"It is, therefore, necessary, not only to encourage young people to profit by lessons of wisdom and experience, but, still further, to indicate to them how they can accomplish the result of these lessons.
"It is certain that he who can recall a long life ought to understand better than the young man all the pitfalls with which it is strewn.
"But does he always judge of it without bias or prejudice?
"Does he not find acceptable pretexts for excusing his past faults and does he not exaggerate the rewards for excellence, which have accorded him advantages, due at times to chance or to the force of circumstances?
"Finally, the old man can not judge of the sentiments which he held at twenty years of age, unless it be by the aid of reminiscences, more or less fleeting, and an infinitely attenuated intensity of representation.
"Emotive perception being very much weakened, the integrity of memory must be less exact.
"Then, in the recession of years, some details, which were at times factors of the initial idea, are less vivid, thus weakening the power of reason which was the excuse, the pretext, or the origin of the act.
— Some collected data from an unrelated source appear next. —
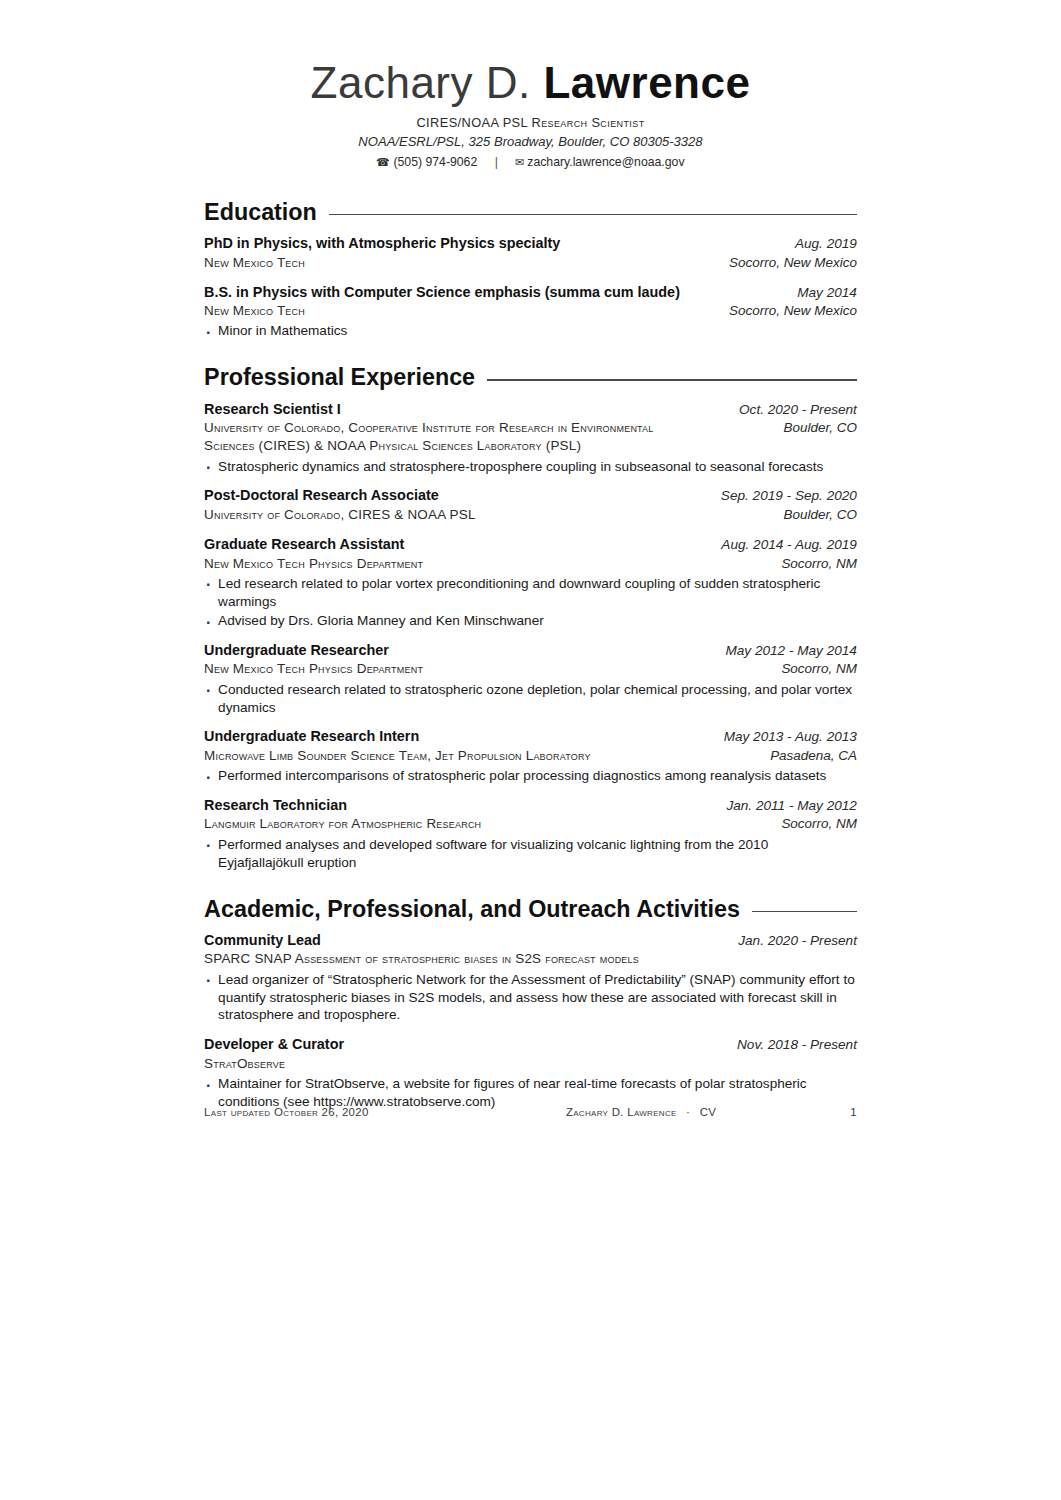Zachary D. Lawrence
CIRES/NOAA PSL Research Scientist
NOAA/ESRL/PSL, 325 Broadway, Boulder, CO 80305-3328
☎(505) 974-9062 | ✉zachary.lawrence@noaa.gov
Education
PhD in Physics, with Atmospheric Physics specialty Aug. 2019
New Mexico Tech Socorro, New Mexico
B.S. in Physics with Computer Science emphasis (summa cum laude) May 2014
New Mexico Tech Socorro, New Mexico
Minor in Mathematics
Professional Experience
Research Scientist I Oct. 2020 - Present
University of Colorado, Cooperative Institute for Research in Environmental Sciences (CIRES) & NOAA Physical Sciences Laboratory (PSL) Boulder, CO
Stratospheric dynamics and stratosphere-troposphere coupling in subseasonal to seasonal forecasts
Post-Doctoral Research Associate Sep. 2019 - Sep. 2020
University of Colorado, CIRES & NOAA PSL Boulder, CO
Graduate Research Assistant Aug. 2014 - Aug. 2019
New Mexico Tech Physics Department Socorro, NM
Led research related to polar vortex preconditioning and downward coupling of sudden stratospheric warmings
Advised by Drs. Gloria Manney and Ken Minschwaner
Undergraduate Researcher May 2012 - May 2014
New Mexico Tech Physics Department Socorro, NM
Conducted research related to stratospheric ozone depletion, polar chemical processing, and polar vortex dynamics
Undergraduate Research Intern May 2013 - Aug. 2013
Microwave Limb Sounder Science Team, Jet Propulsion Laboratory Pasadena, CA
Performed intercomparisons of stratospheric polar processing diagnostics among reanalysis datasets
Research Technician Jan. 2011 - May 2012
Langmuir Laboratory for Atmospheric Research Socorro, NM
Performed analyses and developed software for visualizing volcanic lightning from the 2010 Eyjafjallajökull eruption
Academic, Professional, and Outreach Activities
Community Lead Jan. 2020 - Present
SPARC SNAP Assessment of stratospheric biases in S2S forecast models
Lead organizer of “Stratospheric Network for the Assessment of Predictability” (SNAP) community effort to quantify stratospheric biases in S2S models, and assess how these are associated with forecast skill in stratosphere and troposphere.
Developer & Curator Nov. 2018 - Present
StratObserve
Maintainer for StratObserve, a website for figures of near real-time forecasts of polar stratospheric conditions (see https://www.stratobserve.com)
Last updated October 26, 2020
Zachary D. Lawrence · CV
1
"This is why, altho we may honor the wisdom of the aged, it is well to acquire it at a time when we may use it as a precious aid.
"To those who insist that nothing is equivalent to personal experience, we shall renew our argument, begging them to meditate on the preceding lines, drawing their attention to the fact that a just opinion can only be formed when personal sentiment is excluded from the discussion.
"Is it, then, necessary to have experienced pain in order to prevent or cure it?